**Text:**

Yes, but they expand the classes in a way that should be in archetypes. An egregious amount of specificity in character theme.

Like, if I recall correctly, the basic gunslinger is also an engineer with various other random non-gunrelated technologies.

I mean that's alright in itself, but that's not really 'basic gun guy class' stuff, y'know? That's archetype levels of divergence. Maybe if it was called something like Tinkerer or Machinist, but not Gunslinger.

Yeah, you still need Permanent. It doesn't say anything about duration, just what's required to forcibly remove them early.

The gunslinger is the only offender of this. DHB has said that the Fighter was meant to become an iconic Soldier where as the Cavalier was to become an iconic Knight. He said in both of these though you can bend it to become a lot of things from mercenaries, to thugs, to what ever. Equipment training reflects this. For Cavalier they don't have to choose Oaths related to being a knight.

Gunslinger does depart from the original class idea a great deal by becoming a gazetteer. The Mysterious Stranger archetype though is an iconic Cowboy and DHB did a good job of that if you're looking for more pure gunslinger.

>I mean that's alright in itself, but that's not really 'basic gun guy class' stuff, y'know? That's archetype levels of divergence. Maybe if it was called something like Tinkerer or Machinist, but not Gunslinger.
DHB has actually talked about this issue and said for a more pure gunslinger experience the Mysterious Stranger archetype is what you're looking for.

>Fighter
Becomes a Soldier
>Archetypes
Updated Mutation Warrior, Blackjack, and Crossbowman. Also a new weird scroll caster lore master hybrid.

>Cavalier
Becomes a Knight
>Archetypes
Can get a pack of hounds, ride a wyvern for charisma based 4 level casting, or a giant banner cloak.

>Gunslinger
Becomes a Gadgeteer
>Archetypes
Becomes much more just gunslinger as a cowboy, can get shitty alchemy, and can get a construct buddy.

**Source texts of formatted documents:**
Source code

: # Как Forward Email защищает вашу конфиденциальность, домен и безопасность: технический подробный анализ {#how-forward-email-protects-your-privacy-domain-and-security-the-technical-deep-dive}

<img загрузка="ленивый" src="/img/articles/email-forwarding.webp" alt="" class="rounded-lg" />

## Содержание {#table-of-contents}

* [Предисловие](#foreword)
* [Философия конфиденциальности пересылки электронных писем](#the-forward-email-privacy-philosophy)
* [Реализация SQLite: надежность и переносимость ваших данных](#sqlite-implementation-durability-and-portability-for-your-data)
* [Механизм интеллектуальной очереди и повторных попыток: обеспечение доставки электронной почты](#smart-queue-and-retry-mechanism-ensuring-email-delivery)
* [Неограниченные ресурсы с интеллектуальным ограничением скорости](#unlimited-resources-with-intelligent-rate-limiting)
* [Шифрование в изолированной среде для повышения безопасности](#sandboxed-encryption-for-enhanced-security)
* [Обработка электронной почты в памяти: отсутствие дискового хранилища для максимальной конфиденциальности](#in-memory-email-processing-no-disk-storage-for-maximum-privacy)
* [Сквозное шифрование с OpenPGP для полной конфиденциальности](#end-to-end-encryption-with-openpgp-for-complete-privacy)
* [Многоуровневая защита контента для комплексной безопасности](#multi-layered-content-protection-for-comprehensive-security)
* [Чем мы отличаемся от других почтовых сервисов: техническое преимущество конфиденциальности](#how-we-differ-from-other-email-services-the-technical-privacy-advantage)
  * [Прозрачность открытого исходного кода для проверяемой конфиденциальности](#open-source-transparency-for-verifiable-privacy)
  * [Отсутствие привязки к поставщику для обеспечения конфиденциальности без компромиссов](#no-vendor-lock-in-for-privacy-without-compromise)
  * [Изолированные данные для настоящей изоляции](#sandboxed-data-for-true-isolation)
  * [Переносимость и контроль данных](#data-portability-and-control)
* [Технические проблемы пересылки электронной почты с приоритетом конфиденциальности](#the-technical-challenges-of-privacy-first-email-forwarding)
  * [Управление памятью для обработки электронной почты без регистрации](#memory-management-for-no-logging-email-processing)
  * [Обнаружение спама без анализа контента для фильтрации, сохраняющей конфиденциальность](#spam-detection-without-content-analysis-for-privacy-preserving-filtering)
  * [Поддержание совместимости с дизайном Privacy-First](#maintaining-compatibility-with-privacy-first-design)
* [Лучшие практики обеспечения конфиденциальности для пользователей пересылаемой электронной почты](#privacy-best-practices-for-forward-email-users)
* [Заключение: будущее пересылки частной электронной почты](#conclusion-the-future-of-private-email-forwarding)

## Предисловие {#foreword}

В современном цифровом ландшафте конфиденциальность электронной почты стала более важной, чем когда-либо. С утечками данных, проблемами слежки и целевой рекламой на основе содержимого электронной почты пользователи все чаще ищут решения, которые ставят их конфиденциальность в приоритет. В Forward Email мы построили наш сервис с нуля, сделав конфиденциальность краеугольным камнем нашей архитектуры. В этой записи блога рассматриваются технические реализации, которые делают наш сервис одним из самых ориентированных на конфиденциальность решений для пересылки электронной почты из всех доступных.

**Tasks to carry out:**
1 – In the thread, why does the poster say the gunslinger's engineering features belong in an archetype rather than the basic class? Answer in one to three sentences.
2 – Update the thread, giving everything from "Gunslinger does depart" down to "you're looking for.", with "Mysterious Stranger" replaced by "Wandering Gunman".
3 – Answer these questions from the thread:
(a) What does the Fighter become?
(b) What creature can a Cavalier archetype ride?
(c) Which archetype is described as an iconic Cowboy?
The material was taken from a different source than the thread.

**Set of answers:**
1 – The poster says those technologies aren't related to guns, so they aren't basic gun-class material and diverge as far as an archetype would. The poster adds that they would fit a class called Tinkerer or Machinist, but not Gunslinger.

2 –
Gunslinger does depart from the original class idea a great deal by becoming a gazetteer. The Wandering Gunman archetype though is an iconic Cowboy and DHB did a good job of that if you're looking for more pure gunslinger.

>I mean that's alright in itself, but that's not really 'basic gun guy class' stuff, y'know? That's archetype levels of divergence. Maybe if it was called something like Tinkerer or Machinist, but not Gunslinger.
DHB has actually talked about this issue and said for a more pure gunslinger experience the Wandering Gunman archetype is what you're looking for.

3 –
(a) A Soldier.
(b) A wyvern.
(c) The Mysterious Stranger.